Yola koyulma zamanı…
Yollar git git bitmiyordu doğrusu. Hem yürüyüp hem Viki Amcanın sorabileceği bilmeceleri çalışmak da zor işti. Şu tepenin ardındaki ev miydi? Hah işte oradaki yüzü asık adam Viki Amca.
Viki Amca doğruldu, asık suratındaki kocaman gözlerini kısarak beni tanımaya çalıştı. Tanımış olmalı ki doğruca eve girdi. Heeeey! Viki Amcaaaa!
-Ne istiyorsun be çocuk? Yaşlı deden bir hata yaptı yine değil mi?
Huysuz Viki Amca’ya başımızdan geçenleri bir bir anlattım. Bana, bilmeceyi cevaplayamazsam dedemin ölene dek tavşan bedenine hapsolacağını söyledi.
Dedem yaşlı bir tavşan olarak mı kalacaktı yani?
-Hazırım.
-Bilmeceyi soruyorum, iyi dinle o zaman. İpucu yok. Hangi yağmurda şemsiye açılmaz?
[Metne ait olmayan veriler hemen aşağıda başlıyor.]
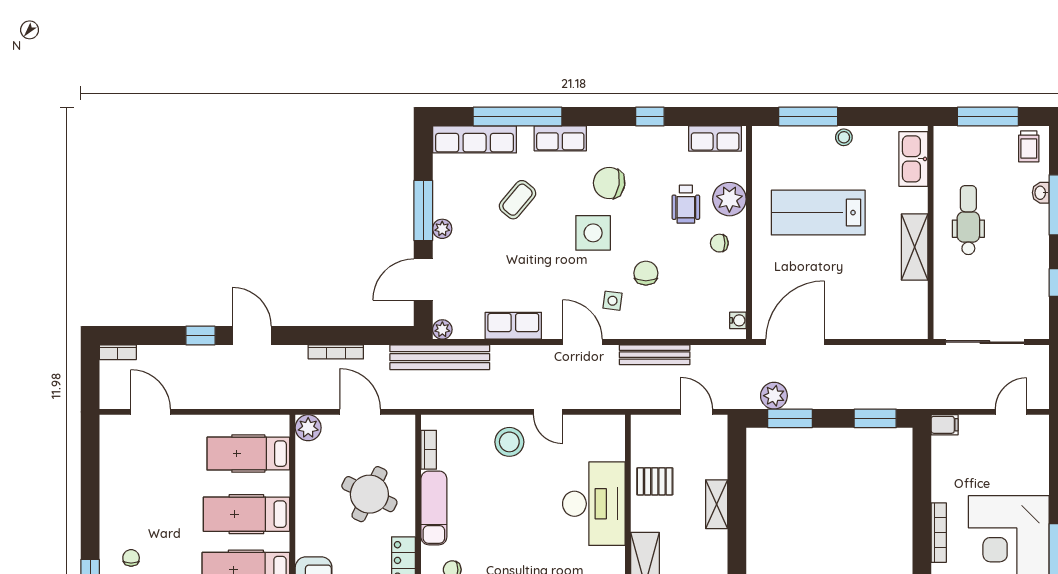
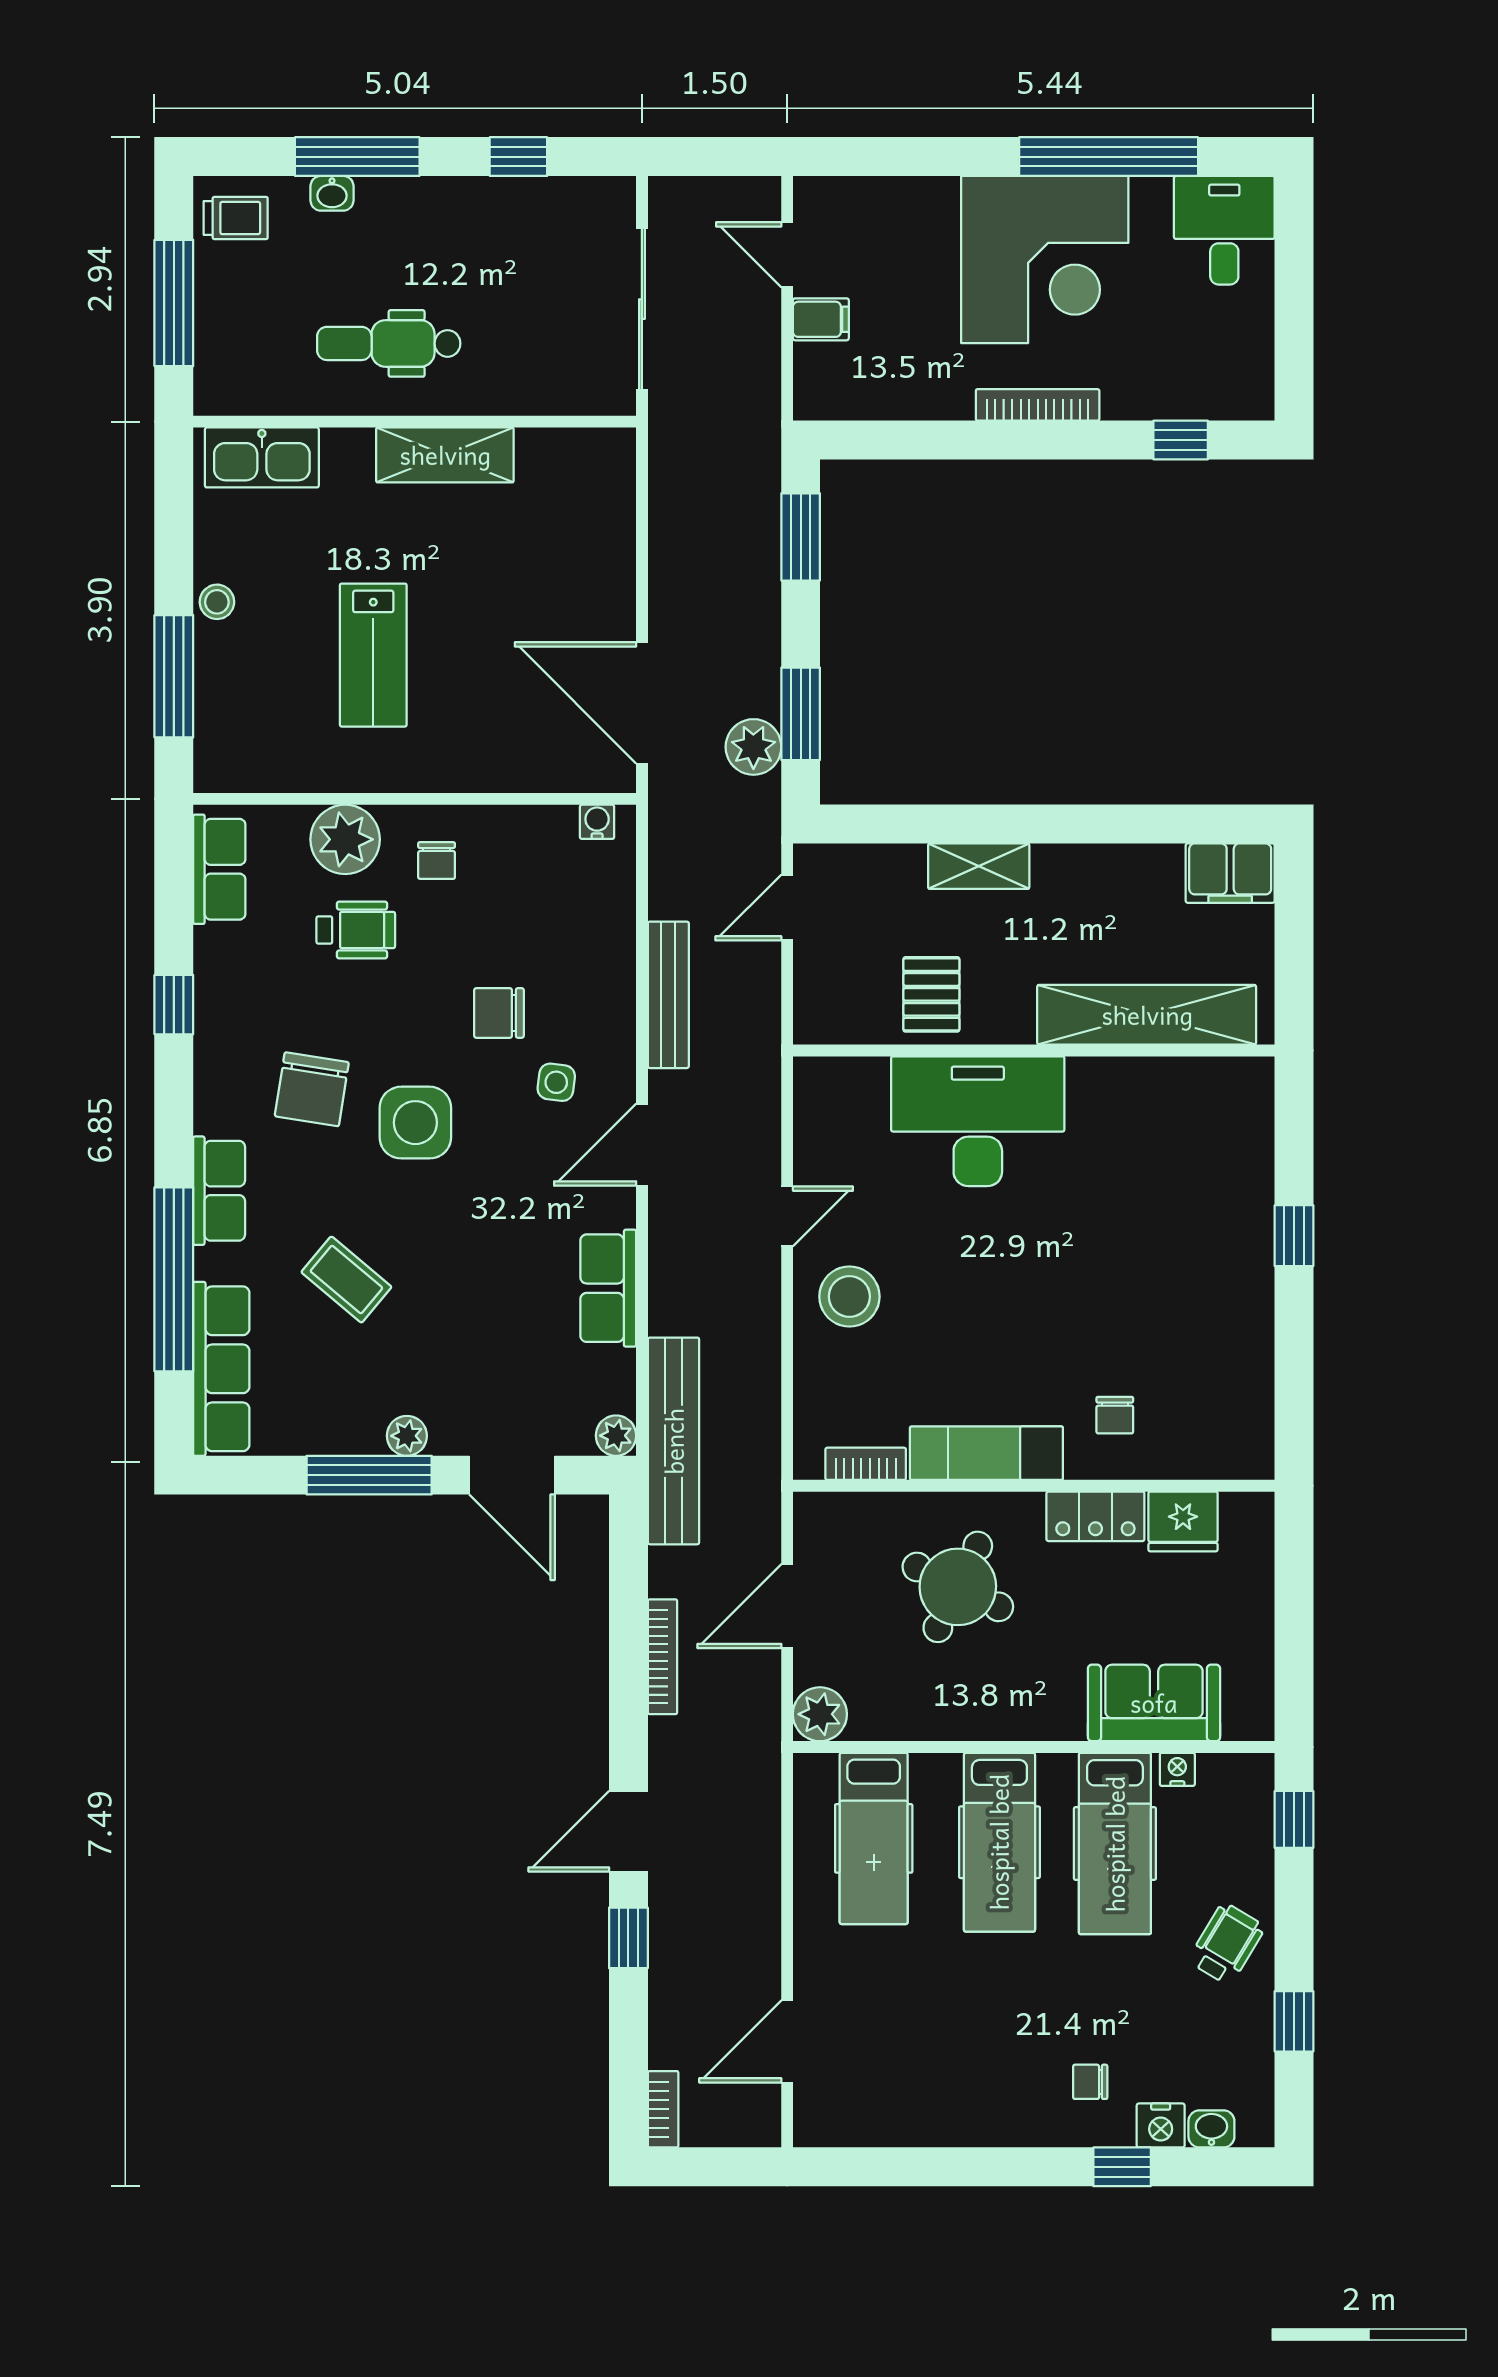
lab bench: (818, 213) -> (373, 655), width x0.73, depth x0.72
filing cabinet: (945, 425) -> (821, 319), moved, turned 90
Düşünmeliydim, düşünmeliydim, yağmur, şemsiye, şemsiye açmıyorsak demek ki ıslanmadığımız bir yağmur…
-Süre dolmak üzeree!
Fen dersini hatırla öğretmenim anlatmış olmalı yağmurlar, döngüler, yıldızlar, meteor. Meteor! Fen derslerinde genellikle hayal kurmayı tercih ederdim ama bu öylesine hayallerimi süsleyen bir konuydu ki hatırlamamam imkansızdı. Hatta bir defasında dedem meteor yağmuruna yakalanıp şapkası zarar görmüş bir uzaylının şapkasını onarmıştı. Soruyu doğru cevapladığımı gören Viki Amca’nın yüzündeki huysuz ifade yerini şaşkınlığa bıraktı. Koşa koşa dükkâna döndüm. Usta Sihirbaz’ın gelmesi an meselesiydi. Ama sihir sırası şimdi bendeydi. Formülü okuyabildiğim en yüksek sesle okudum ve işte benim güzel dedem yine masasında oturup kocaman gülümsüyordu. Dedemin dükkanında şapkalar, şapkaların dünyasında maceralar bitmek bilmeyecekti. Bu arada Usta Sihirbaz’a şapkasını teslim ettik. Tabii içinde dedem olmadan.